Peraturanperundang-undangan yang dibuat hanya berlaku pada peristiwa peristiwa hukum
yang terjadi setelah peraturan perundang- undangan itu lahir. Namun demikian, mengabaikan
asas ini dimungkinkan terjadi dalam rangka untuk memenuhi keadilan masyarakat.
Asas Retroaktif
Berlaku surut atau sering disebut dengan asas retroaktif adalah pemberlakuan peraturan
perundang- undangan lebih awal daripada saat pengundangannya. Pembicaraan asas retroaktif
akan berhenti jika kita hanya berpedoman pada ke-tentuan dalam Pasal 1 ayat (1) dan Pasal 1
ayat (2) KUHP, karena pasal tersebut membatasi pengertian retroaktif hanya pada keadaan
transitoir atau menjadi hukum transitoir (hukum dalam masa peralihan).

Asas Wervaat
Selanjutnya adalah asas Welvaarstaat yang bermakna bahwa Undang-undang adalah sarana
untuk mencapai kesejahteraan bagi masyarakat maupun individu.

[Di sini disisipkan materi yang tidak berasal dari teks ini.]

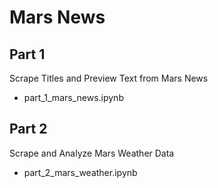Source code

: <h1>Mars News</h1>
<h2>Part 1</h2>
Scrape Titles and Preview Text from Mars News
<ul>
<li>part_1_mars_news.ipynb</li>
</ul>
<h2>Part 2</h2>
Scrape and Analyze Mars Weather Data
<ul>
<li>part_2_mars_weather.ipynb</li>
</ul>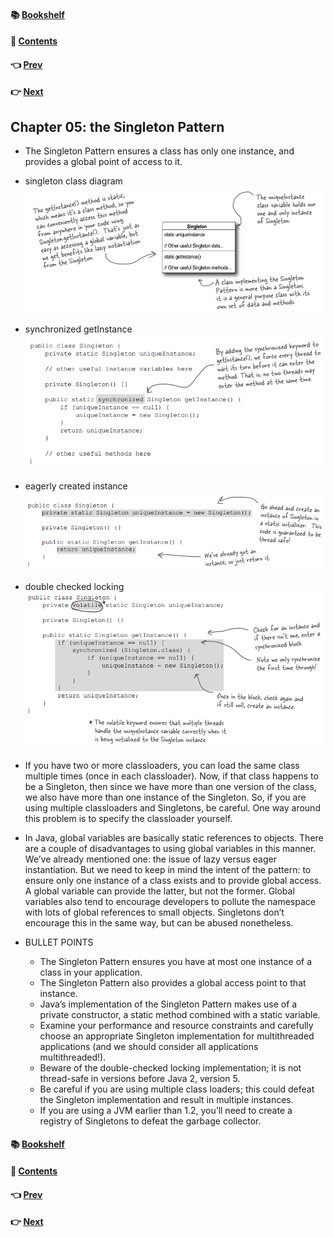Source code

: #### &#x1F4DA; [Bookshelf](../)
#### &#x1F4DC; [Contents](./README.md#contents)
#### &#x1F448; [Prev](./Ch04_the_Factory_Pattern.md)
#### &#x1F449; [Next](./Ch06_the_Command_Pattern.md)

## Chapter 05: the Singleton Pattern

- The Singleton Pattern ensures a class has only one instance, and provides a global point of access to it.

 - singleton class diagram  
![alt text](res/fig_5_1_singleton_class_diagram.PNG)  

- synchronized getInstance  
![alt text](res/fig_5_2_synchronized_getInstance.PNG)  

- eagerly created instance  
![alt text](res/fig_5_3_eagerly_created_instance.PNG)  

- double checked locking  
![alt text](res/fig_5_4_double_checked_locking.PNG)  

- If you have two or more classloaders, you can load the same class multiple times (once in each classloader). Now, if that class happens to be a Singleton, then since we have more than one version of the class, we also have more than one instance of the Singleton. So, if you are using multiple classloaders and Singletons, be careful. One way around this problem is to specify the classloader yourself.

- In Java, global variables are basically static references to objects. There are a couple of disadvantages to using global variables in this manner. We’ve already mentioned one: the issue of lazy versus eager instantiation. But we need to keep
in mind the intent of the pattern: to ensure only one instance of a class exists and to provide global access. A global variable can provide the latter, but not the former. Global variables also tend to encourage developers to pollute the namespace with lots of global references to small objects. Singletons don’t encourage this in the same way, but can be abused nonetheless.

- BULLET POINTS
	- The Singleton Pattern ensures you have at most one instance of a class in your application.
	- The Singleton Pattern also provides a global access point to that instance.
	- Java’s implementation of the Singleton Pattern makes use of a private constructor, a static method combined with a static variable.
	- Examine your performance and resource constraints and carefully choose an appropriate Singleton implementation for multithreaded applications (and we should consider all applications multithreaded!).
	- Beware of the double-checked locking implementation; it is not thread-safe in versions before Java 2, version 5.
	- Be careful if you are using multiple class loaders; this could defeat the Singleton implementation and result in multiple instances.
	- If you are using a JVM earlier than 1.2, you’ll need to create a registry of Singletons to defeat the garbage collector.

#### &#x1F4DA; [Bookshelf](../)
#### &#x1F4DC; [Contents](./README.md#contents)
#### &#x1F448; [Prev](./Ch04_the_Factory_Pattern.md)
#### &#x1F449; [Next](./Ch06_the_Command_Pattern.md)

Asas Lex Dura Secta Mente Scripta


Arti dari pernyataan tersebut adalah ketentuan dari UU itu kejam atau keras, karena memang
ditentukan seperti itu. Misalkan saja ketentuan Pasal 10 KUHP yang berisikan tentang
berbagai macam jenis hukuman. Dalam pasal tersebut terdapat hukuman pokok dan
tambahan. Hukuman pokok adalah hukuman mati, penjara, kurungan, dan denda. Sedangkan
hukuman tambahan adalah pencabutan hak-hak tertentu, perampasan barang-barang yang
merupakan
hasil kejahatan.

Asas Lex Niminen Cogit Ad Impossibilia


Lex niminem cogit ad impossibilia yang bermakna bahwa undang-undang tidak memaksa
seseorang untuk melakukan sesuatu yang tidak mungkin. Contohnya terdapat di dalam Pasal
44 KUHP yang berbunyi :
Barang siapa melakukan perbuatan yang tidak dapat dipertanggungkan kepadanya karena jiwanya
cacat dalam pertumbuhan atau terganggu karena penyakit, tidak dipidana.
Jika ternyata perbuatan itu tidak dapat dipertanggungkan kepada pelakunya karena pertumbuhan
jiwanya cacat atau terganggu karena penyakit, maka hakim dapat memerintahkan supaya orang itu
dimasukkan ke rumah sakit jiwa, paling lama satu tahun sebagai waktu percobaan.

Asas Lex imperfecta


Di KUHAP ada yang namanya lex imperfecta, yaitu aturan hukum yang tidak menyertakan
sanksi bila tidak dilaksanakan Intinya hukum tanpa sanksi ini berupa prosedur yang harus
ditaati walaupun tidak ada sanksinya. Yang menjadi parameternya adalah perasaan dan hati
nurani. Kita akan terlihat berbeda dengan orang lain jika tidak menaati suatu aturan sehingga
akan menimbulkan rasa malu karena terlihat oleh orang lain. Bagi pelanggar aturan juga akan
dikucilkan dan menjadi bahan perbincangan bagi orang lain. Perbincangan itu tentunya
menjadi lecutan bagi kita untuk tidak melanggar aturan lagi.